Passage for review.
Pope Francis Apologizes for Smacking Hand of Woman Who Grabbed Him January 1, 2020

Pope Francis Apologizes for Smacking Hand of Woman Who Grabbed Him

Pope Francis has apologized for slapping the hand of a woman who grabbed him as he walked away from a crowd, drawing criticism from some who said it was inappropriate behavior for the Catholic leader.

The pope has been selective about his apologies when it comes to matters of abuse within the Church, but he was quick to say he’s sorry after this incident.

Francis lost his cool when the woman abruptly grabbed his hand and yanked him towards her just after he reached out to greet a child during a visit to the Vatican’s nativity scene on Tuesday night.

The woman would not let go and in a gesture that appeared to cause him pain, he slapped at her hand before pulling his hand free.

During his Angelus address to a packed St Peter’s Square on New Year’s Day, the pontiff referred to his actions. “I apologise for the bad example yesterday … sometimes even I lose patience,” he said.

CNN pointed out that Francis spoke about violence against women just hours after the viral incident.

Pope Francis has used his New Year message to denounce violence against women, hours after slapping a woman’s hand to free himself from her grip.

“Women are sources of life. Yet they are continually insulted, beaten, raped, forced to prostitute themselves and to suppress the life they bear in the womb,” the Pontiff told worshipers gathered at St. Peter’s Basilica in the Vatican on Wednesday. “Every form of violence inflicted upon a woman is a blasphemy against God, who was born of a woman.”

Dataset records.

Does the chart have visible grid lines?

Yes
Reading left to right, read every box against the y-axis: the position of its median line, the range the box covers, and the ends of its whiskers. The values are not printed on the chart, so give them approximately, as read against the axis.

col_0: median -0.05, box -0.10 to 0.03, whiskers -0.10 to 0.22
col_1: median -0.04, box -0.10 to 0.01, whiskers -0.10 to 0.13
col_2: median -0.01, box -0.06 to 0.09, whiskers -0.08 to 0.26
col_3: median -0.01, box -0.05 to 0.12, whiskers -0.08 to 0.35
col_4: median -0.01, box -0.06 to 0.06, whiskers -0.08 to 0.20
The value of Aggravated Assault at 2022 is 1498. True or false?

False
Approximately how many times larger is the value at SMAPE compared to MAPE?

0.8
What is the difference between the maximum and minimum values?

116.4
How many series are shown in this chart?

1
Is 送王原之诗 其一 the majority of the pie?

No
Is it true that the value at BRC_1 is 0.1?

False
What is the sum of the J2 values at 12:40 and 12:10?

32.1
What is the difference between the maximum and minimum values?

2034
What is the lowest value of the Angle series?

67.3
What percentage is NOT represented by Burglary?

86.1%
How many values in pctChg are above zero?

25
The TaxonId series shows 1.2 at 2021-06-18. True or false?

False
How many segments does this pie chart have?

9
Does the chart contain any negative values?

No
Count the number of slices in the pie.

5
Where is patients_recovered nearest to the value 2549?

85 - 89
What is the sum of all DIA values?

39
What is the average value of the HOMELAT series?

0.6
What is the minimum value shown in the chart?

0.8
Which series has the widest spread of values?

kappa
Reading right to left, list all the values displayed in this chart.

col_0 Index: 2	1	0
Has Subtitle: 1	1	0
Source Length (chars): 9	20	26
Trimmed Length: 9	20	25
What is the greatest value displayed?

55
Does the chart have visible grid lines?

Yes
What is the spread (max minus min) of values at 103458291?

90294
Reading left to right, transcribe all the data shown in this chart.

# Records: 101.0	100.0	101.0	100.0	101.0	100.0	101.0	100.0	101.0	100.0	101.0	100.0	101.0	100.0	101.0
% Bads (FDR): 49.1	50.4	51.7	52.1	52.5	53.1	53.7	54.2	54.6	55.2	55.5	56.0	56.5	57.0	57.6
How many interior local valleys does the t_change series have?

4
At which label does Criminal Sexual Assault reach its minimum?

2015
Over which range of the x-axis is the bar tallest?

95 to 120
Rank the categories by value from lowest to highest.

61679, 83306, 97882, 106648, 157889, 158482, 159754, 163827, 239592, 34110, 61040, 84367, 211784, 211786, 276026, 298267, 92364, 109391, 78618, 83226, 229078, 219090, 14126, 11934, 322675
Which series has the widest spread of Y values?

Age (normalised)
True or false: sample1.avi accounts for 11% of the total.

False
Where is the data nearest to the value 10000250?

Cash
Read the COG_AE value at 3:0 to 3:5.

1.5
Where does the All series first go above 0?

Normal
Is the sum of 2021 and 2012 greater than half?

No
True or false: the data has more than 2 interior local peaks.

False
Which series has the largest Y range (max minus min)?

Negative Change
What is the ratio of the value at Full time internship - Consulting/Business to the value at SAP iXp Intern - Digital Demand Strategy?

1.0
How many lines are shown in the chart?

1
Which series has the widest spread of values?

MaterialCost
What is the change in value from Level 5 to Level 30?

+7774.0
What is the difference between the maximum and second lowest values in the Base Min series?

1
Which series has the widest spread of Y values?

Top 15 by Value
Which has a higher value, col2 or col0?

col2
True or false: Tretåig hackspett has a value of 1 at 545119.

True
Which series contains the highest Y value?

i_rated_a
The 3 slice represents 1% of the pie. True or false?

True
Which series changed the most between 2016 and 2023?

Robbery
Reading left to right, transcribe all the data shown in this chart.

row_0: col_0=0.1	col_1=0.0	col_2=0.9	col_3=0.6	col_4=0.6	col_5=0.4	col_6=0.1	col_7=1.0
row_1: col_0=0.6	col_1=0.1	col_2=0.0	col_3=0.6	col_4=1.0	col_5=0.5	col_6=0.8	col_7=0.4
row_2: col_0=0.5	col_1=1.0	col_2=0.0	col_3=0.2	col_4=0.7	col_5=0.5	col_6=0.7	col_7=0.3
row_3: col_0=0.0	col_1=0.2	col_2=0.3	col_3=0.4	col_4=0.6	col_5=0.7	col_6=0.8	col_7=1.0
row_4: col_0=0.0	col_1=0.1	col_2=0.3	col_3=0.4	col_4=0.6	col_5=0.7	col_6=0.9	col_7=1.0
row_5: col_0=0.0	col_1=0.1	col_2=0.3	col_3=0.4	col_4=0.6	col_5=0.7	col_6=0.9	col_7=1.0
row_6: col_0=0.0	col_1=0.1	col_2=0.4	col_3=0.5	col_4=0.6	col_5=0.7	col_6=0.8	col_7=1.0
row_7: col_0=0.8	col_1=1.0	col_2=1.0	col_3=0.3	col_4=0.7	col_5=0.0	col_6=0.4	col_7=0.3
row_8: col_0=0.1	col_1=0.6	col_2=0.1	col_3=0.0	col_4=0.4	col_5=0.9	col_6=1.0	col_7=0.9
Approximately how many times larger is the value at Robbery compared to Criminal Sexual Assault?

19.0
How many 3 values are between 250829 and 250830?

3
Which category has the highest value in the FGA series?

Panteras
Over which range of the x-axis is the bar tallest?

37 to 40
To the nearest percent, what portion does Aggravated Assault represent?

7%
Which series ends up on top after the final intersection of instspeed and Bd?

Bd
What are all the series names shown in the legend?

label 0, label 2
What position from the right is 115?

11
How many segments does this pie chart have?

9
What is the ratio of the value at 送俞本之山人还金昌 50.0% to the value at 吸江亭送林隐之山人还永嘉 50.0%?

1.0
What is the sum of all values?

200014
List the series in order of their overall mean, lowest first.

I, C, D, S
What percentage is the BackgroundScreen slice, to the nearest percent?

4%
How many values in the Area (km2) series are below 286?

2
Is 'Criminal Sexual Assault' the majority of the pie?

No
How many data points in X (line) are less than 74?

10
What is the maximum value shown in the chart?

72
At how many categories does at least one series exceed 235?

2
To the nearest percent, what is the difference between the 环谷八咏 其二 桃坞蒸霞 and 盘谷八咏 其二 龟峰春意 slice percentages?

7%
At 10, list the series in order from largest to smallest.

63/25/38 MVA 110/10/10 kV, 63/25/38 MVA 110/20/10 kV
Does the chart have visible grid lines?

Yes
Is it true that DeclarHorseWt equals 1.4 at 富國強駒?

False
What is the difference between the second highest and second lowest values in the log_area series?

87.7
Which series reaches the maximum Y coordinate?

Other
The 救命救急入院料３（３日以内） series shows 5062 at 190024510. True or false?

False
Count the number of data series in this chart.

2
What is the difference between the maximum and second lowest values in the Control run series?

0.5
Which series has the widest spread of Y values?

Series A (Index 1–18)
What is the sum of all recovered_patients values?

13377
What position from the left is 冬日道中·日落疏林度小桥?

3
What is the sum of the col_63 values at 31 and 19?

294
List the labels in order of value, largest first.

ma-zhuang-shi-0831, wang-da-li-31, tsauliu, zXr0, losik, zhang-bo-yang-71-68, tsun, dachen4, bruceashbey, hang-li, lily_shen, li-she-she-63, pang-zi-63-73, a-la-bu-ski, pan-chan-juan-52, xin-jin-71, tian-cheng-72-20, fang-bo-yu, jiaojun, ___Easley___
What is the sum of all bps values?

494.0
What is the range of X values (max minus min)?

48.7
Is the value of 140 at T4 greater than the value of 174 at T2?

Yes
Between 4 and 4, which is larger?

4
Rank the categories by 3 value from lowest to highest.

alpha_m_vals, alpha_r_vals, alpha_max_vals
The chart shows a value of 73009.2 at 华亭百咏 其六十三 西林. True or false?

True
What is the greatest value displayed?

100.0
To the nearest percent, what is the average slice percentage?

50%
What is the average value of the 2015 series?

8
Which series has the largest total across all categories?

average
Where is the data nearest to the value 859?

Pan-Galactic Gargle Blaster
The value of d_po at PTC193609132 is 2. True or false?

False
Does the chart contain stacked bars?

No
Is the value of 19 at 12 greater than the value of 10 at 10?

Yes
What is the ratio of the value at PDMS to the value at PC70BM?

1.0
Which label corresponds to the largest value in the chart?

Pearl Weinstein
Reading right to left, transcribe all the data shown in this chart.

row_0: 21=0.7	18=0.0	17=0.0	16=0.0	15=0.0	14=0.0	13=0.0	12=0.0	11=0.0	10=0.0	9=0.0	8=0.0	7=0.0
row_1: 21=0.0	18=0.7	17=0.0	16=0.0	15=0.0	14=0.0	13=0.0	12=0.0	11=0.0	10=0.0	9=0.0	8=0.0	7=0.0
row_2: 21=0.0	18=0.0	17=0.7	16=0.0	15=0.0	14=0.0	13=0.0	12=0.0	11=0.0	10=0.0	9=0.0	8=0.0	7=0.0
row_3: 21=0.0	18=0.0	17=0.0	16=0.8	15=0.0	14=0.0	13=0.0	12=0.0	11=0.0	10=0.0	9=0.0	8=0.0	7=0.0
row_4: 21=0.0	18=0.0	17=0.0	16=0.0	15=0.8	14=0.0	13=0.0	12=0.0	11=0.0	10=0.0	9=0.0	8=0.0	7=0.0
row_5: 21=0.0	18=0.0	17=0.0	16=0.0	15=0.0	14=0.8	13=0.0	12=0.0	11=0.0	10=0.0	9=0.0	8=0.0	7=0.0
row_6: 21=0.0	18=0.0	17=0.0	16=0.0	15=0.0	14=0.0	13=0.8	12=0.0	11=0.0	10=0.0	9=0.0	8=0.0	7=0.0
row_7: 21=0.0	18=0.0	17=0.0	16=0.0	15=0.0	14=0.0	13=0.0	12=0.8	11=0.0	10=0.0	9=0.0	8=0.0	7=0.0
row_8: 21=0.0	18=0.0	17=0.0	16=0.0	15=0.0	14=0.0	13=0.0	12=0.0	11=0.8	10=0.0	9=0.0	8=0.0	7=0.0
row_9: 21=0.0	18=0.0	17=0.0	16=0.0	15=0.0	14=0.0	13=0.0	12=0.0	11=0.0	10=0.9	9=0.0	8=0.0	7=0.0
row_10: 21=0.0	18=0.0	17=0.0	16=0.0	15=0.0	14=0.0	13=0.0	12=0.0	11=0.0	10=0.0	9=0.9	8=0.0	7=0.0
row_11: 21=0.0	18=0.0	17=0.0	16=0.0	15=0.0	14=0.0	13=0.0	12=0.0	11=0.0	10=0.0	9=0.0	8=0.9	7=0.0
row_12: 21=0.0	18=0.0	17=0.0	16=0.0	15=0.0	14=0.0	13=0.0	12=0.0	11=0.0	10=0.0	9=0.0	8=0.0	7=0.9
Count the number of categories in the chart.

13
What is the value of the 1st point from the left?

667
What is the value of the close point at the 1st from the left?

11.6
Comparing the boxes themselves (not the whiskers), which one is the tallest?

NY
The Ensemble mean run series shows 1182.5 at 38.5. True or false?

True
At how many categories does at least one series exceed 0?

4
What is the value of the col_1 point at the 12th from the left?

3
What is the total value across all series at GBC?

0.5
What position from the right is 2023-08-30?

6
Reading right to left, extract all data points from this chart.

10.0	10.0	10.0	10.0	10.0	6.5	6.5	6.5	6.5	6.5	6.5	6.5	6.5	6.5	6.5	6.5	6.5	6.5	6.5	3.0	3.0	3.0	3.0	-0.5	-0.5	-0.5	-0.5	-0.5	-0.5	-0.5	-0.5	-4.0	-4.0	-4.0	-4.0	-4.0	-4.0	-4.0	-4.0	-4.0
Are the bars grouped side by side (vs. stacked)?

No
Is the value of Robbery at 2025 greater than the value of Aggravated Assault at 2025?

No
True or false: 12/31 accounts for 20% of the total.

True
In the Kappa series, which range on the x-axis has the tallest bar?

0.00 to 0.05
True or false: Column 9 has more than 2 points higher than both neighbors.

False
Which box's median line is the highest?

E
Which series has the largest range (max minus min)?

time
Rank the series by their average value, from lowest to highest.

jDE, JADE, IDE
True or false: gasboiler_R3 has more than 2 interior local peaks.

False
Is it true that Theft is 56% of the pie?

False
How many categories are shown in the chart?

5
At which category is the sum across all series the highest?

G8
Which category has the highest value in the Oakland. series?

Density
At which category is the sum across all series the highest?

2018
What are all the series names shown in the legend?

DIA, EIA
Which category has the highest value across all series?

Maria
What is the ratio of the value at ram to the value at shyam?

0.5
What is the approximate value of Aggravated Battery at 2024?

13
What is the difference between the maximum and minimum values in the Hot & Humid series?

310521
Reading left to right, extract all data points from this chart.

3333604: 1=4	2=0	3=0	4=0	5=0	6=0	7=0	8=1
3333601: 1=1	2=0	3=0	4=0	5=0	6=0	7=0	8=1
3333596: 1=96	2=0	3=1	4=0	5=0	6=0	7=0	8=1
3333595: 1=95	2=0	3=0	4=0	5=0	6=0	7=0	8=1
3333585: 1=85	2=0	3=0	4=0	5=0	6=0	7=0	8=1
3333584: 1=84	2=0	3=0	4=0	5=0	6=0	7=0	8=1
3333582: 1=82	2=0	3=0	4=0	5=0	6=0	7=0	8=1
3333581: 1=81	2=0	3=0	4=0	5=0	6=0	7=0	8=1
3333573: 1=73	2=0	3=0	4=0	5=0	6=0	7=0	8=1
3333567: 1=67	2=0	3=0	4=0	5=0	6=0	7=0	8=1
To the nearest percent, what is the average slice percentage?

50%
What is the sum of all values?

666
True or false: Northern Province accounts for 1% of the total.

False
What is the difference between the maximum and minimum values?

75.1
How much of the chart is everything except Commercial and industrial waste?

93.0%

Required action. Extend the news report on Pope Francis's apology for slapping a woman's hand, beginning immediately after its final sentence.

Result.
There are plenty of things the pope has done to warrant criticism, but this shouldn’t be on the list. Yes, he could’ve found a more patient way to deal with the woman, but he’s human (and hardly a conduit to God), he was possibly in pain, and he had no way to know why someone was hanging on to his hand beyond what he wanted. (Consent applies even when you’re the pope!) I suspect many of us would’ve done the same thing in his position.

Apologizing for failing to represent a higher morality is more than appropriate here. Those suggesting the pope’s actions were malicious, violent, or hypocritical seem to be looking for any reason to condemn him. There are plenty of valid reasons to be critical of the pope. This isn’t one of them.

Of all the controversies the Church has been embroiled in over the years, this may be the least offensive of them all.